When we wrote the first draft of this manuscript we pre-generated null maps for all of our empirical data analyses. We did this to save on computation time, where possible; however, with subsequent developments to the implementations of a lot of the null frameworks this step became somewhat less urgent. (That is, instead of taking several days to generate null maps on-the-fly it might now only take several hours.) Still, we pre-generate where possible because: why not try and reduce the runtime of our analyses as much as possible?

Refer to the walkthrough page on spatial null models for more information on the (implementations of the) different frameworks tested in the manuscript.

Code for pre-generating null maps for our empirical anlayses can be found in scripts/empirical/generate_spin_resamples.py, scripts/empirical/generate_neurosynth_surrogates.py, and scripts/empirical/generate_hcp_surrogates.py.

Null map generation is run as part of the make empirical command.

Testing the null models

Once the empirical datasets are pre-processed and the null models (mostly) pre-generated, we test the performance of the nulls on the empirical datasets. Our choice of datasets and associated analytic procedures were designed to replicate and extend analyses originally reported in Alexander-Bloch et al., 2018, NeuroImage and Burt et al., 2020, NeuroImage.

Empirical analyses is run as part of the make empirical command.

Testing brain map correspondence (NeuroSynth)

All code for running the brain map correspondence analyses can be found in scripts/empirical/run_neurosynth_nulls.py.

Testing partition specificity (HCP)

All code for running the partition specificity analyses can be found in scripts/empirical/run_hcp_nulls.py.

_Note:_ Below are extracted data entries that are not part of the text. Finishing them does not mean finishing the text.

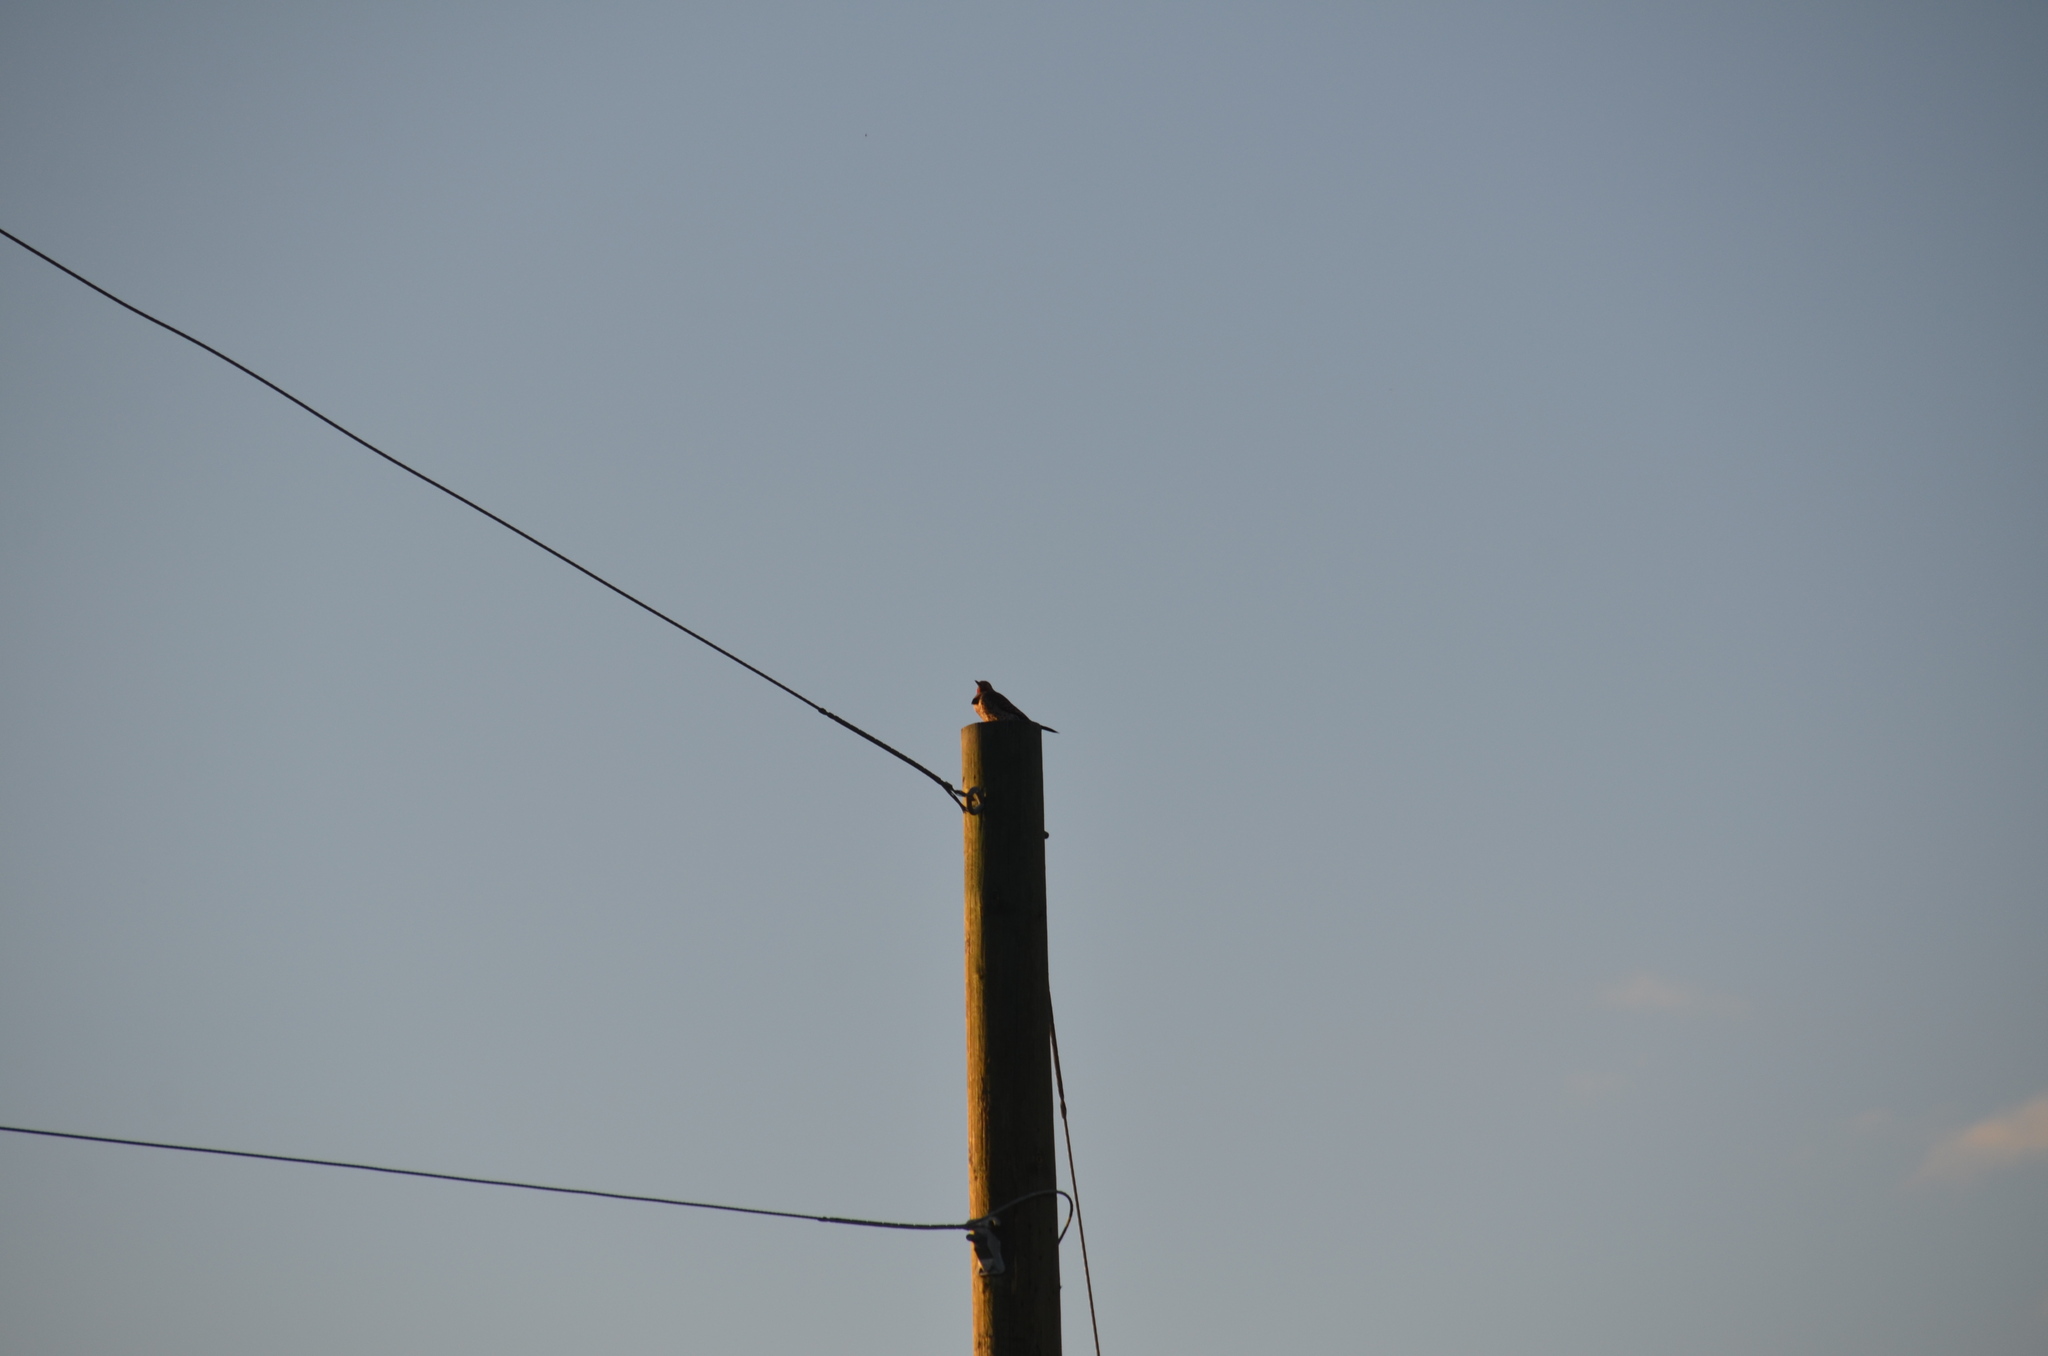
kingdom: Animalia
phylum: Chordata
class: Aves
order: Piciformes
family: Picidae
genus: Colaptes
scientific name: Colaptes auratus
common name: Northern flicker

Visualizing empirical results

Once the empirical analyses have been generated the results can be plotted using the command make plot_empirical. (Note that this assumes you have already run make empirical!)

This will save out a lot of different individual plots, which we combined into the results shown in Figures 1, 4-6, and S6-7 in the manuscript.

Supplementary analyses

We tested a few extra things in our analyses to see how minor variations in implementation of different null models impacted the results. Namely, we examined how changing the way we define parcel centroids impacts the results of the spatial permutation null frameworks, and whether constraining geodesic travel when creating distance matrices impacts the results of the parameterized data models.

You can generate these supplementary results with the command make suppl_empirical. (Note that this assumes you have already run make empirical!)